The above question is from Serge Lang's basic mathematics. The question asks if there are any values of x which satisfy the above equation.

Serge Lang's answer key states that there is no solution.

From the equation, I squared both sides, then used the quadratic formula to find $\sqrt{ x} = 2-\sqrt{1/3}$ or $2+\sqrt{1/3}$. I substituted the former into the equation, and found that it would equate $\sqrt{x-2}$ to a negative answer, and hence is wrong since $\sqrt{x-2}$ refers to the positive root of $x-2$. For the second answer, I substituted and found that both sides of the equation equaled out. I drew $y=\sqrt{x-2}$ and $y=\sqrt{x}$ in a graphing calculator, and found they intersected correctly at a point.

Yet the book states there are no solutions. What went wrong?

Answer 1

Alpha finds a solution $x=\frac {13}3 - \frac 4{\sqrt 3}$ and shows a graph like you drew, so it appears the answer key is wrong.

Answer 2

Set $\sqrt{x}=t$, so the equation becomes $\sqrt{t^2-2}=3-2t$. We have some conditions, though: we need $t\ge0$, $t^2\ge2$ and $3-2t\ge0$, that can be put together as $\sqrt{2}\le t\le 3/2$.

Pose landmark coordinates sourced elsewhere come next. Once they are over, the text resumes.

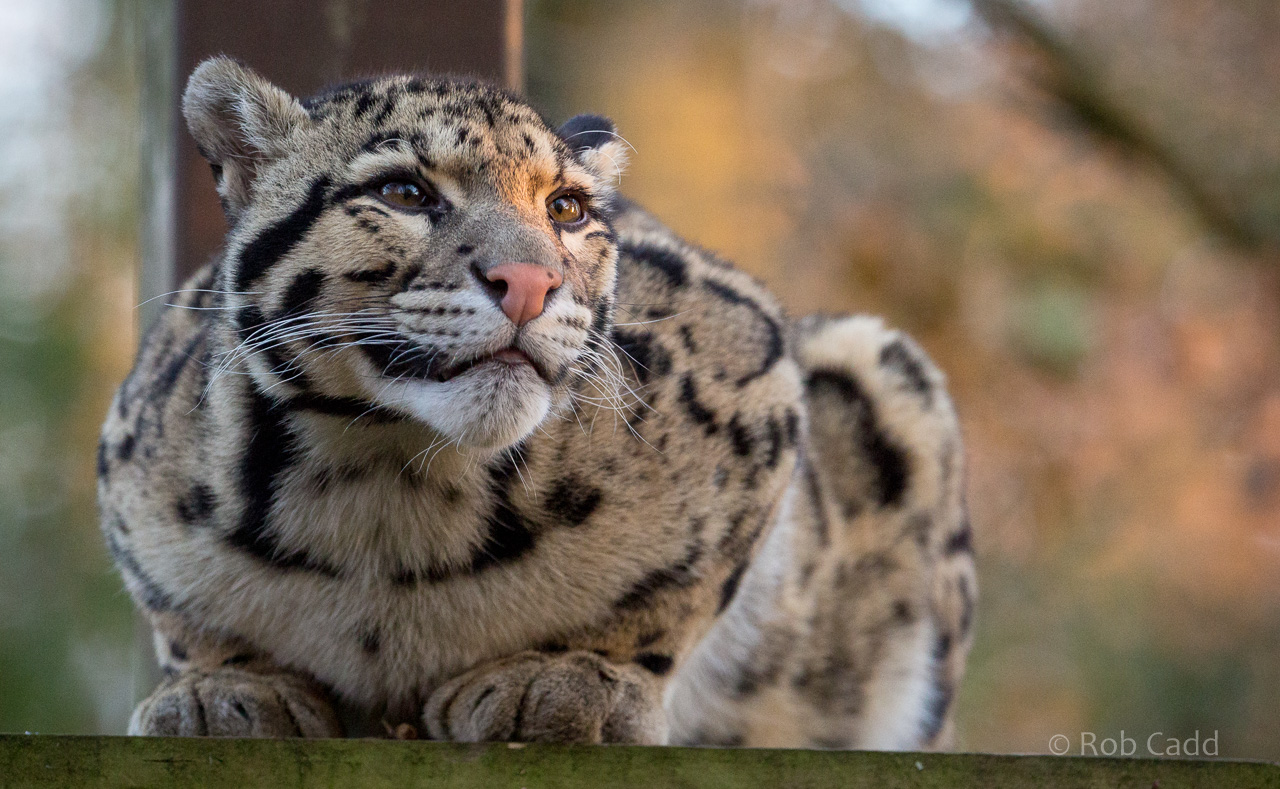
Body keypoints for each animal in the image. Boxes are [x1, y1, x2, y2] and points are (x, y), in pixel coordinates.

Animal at [97, 56, 976, 749]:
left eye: (567, 208)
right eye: (403, 190)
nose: (529, 281)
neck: (385, 504)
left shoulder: (758, 377)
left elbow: (678, 591)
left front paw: (570, 679)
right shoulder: (130, 474)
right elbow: (182, 614)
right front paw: (217, 690)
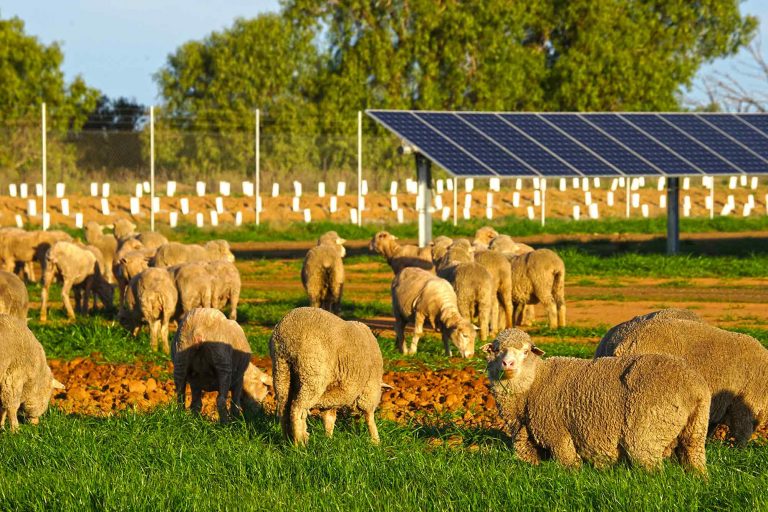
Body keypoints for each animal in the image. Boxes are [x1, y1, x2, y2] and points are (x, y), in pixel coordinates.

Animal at [272, 306, 390, 446]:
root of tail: (288, 333)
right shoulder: (369, 387)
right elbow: (369, 415)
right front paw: (376, 441)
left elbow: (329, 418)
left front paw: (328, 439)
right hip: (312, 373)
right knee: (297, 408)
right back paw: (299, 442)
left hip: (281, 370)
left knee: (284, 408)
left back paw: (288, 440)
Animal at [484, 330, 712, 474]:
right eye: (496, 350)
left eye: (526, 351)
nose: (507, 363)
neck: (534, 383)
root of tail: (695, 387)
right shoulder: (526, 438)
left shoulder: (558, 434)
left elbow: (567, 461)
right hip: (696, 428)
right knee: (694, 456)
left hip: (647, 434)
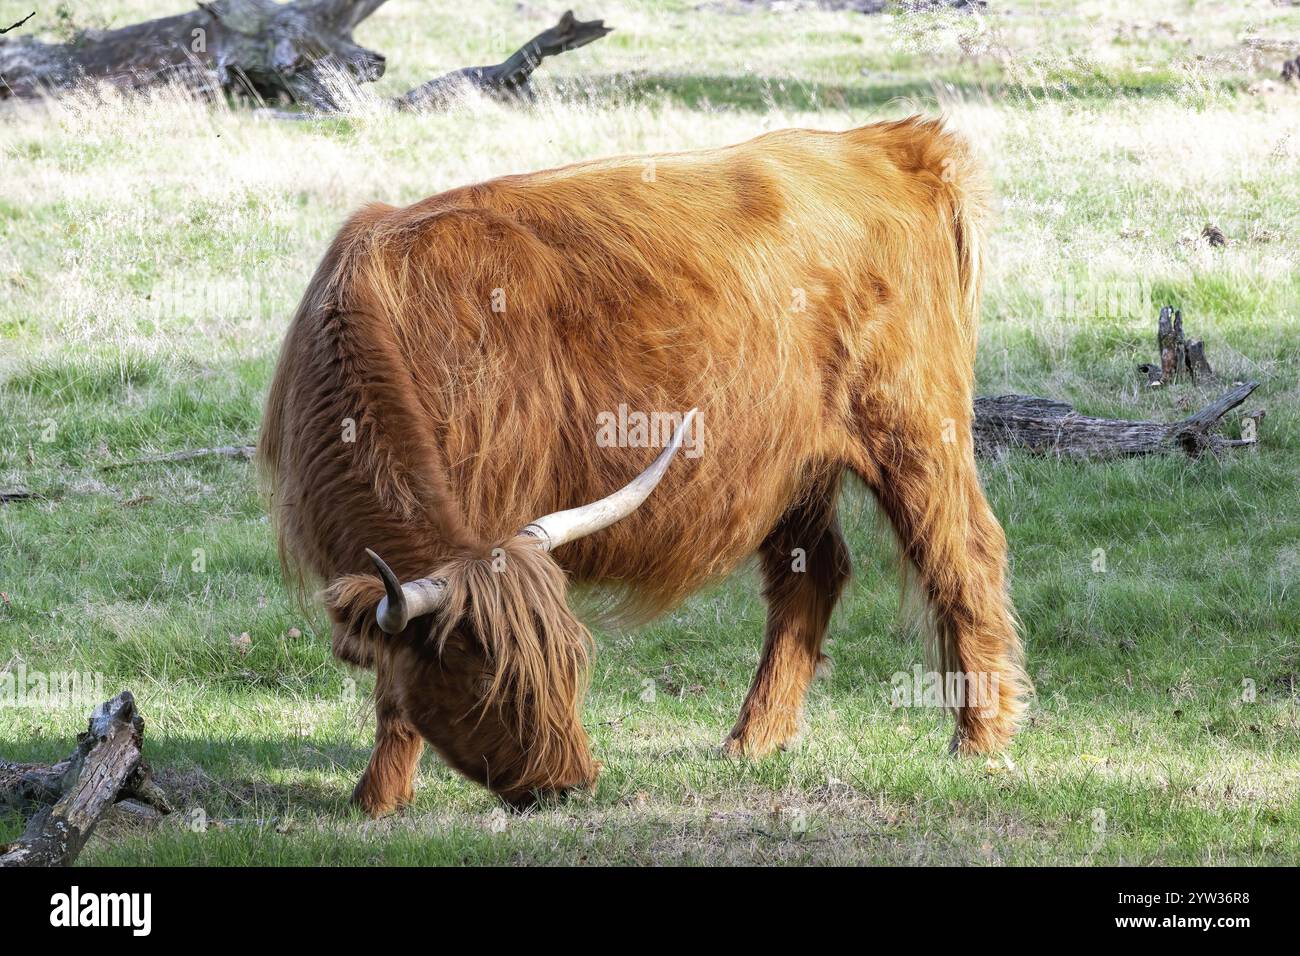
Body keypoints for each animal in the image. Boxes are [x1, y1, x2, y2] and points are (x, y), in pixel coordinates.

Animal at [258, 117, 1030, 815]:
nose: (569, 784)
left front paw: (377, 798)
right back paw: (753, 741)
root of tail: (894, 142)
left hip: (915, 430)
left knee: (964, 555)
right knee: (812, 574)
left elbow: (395, 694)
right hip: (790, 464)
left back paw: (980, 738)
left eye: (568, 668)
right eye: (485, 683)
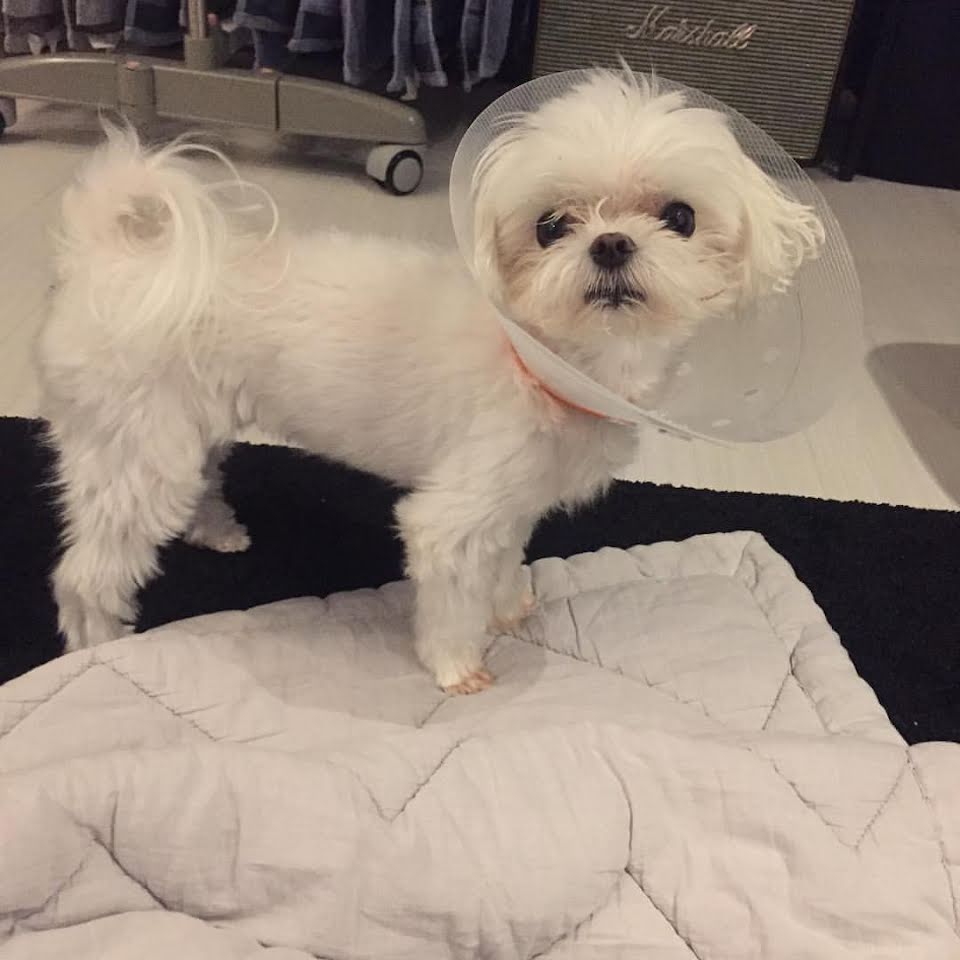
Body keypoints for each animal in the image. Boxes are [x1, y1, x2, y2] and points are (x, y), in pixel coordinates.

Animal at [38, 69, 823, 692]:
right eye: (550, 225)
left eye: (680, 217)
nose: (610, 243)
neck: (548, 362)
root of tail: (105, 253)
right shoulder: (456, 512)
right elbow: (451, 593)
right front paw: (457, 666)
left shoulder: (514, 500)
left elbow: (504, 560)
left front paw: (508, 605)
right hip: (134, 451)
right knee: (84, 575)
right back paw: (98, 651)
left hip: (182, 430)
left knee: (198, 480)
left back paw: (218, 530)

Now we can square and get $t^2-2=9-12t+4t^2$, so the quadratic $$ 3t^2-12t+11=0 $$ whose roots are $$ \frac{6-\sqrt{3}}{3},\qquad\frac{6+\sqrt{3}}{3} $$ Note that $$ \sqrt{2}<\frac{6-\sqrt{3}}{3}<\frac{3}{2}<\frac{6+\sqrt{3}}{3} $$ so $t=(6-\sqrt{3})/3$ is a solution, that translates to $$ x=\left(\frac{6-\sqrt{3}}{3}\right)^2=\frac{13-4\sqrt{3}}{3} $$

Answer 3

$$\sqrt{x-2}+2\sqrt x=3$$ $x\ge2$ $$x-2+4\sqrt {x(x-2)}+4x=9$$ $$4\sqrt {x(x-2)}=11-5x$$ $x\le\frac{11}5$ $$16x(x-2)=121-110x+25x^2$$ $$9x^2-78x+121=0$$ $$x_{1,2}=\frac{13}{3}\pm\frac{4}{\sqrt3}$$ But $x_{1}=\frac{13}{3}+\frac{4}{\sqrt3}>\frac{11}5$ $$2<x_2=\frac{13}{3}+\frac{4}{\sqrt3}<\frac{11}5$$ Then $x_2=\frac{13}{3}-\frac{4}{\sqrt3} -$ solution of the $\sqrt{x-2}+2\sqrt x=3$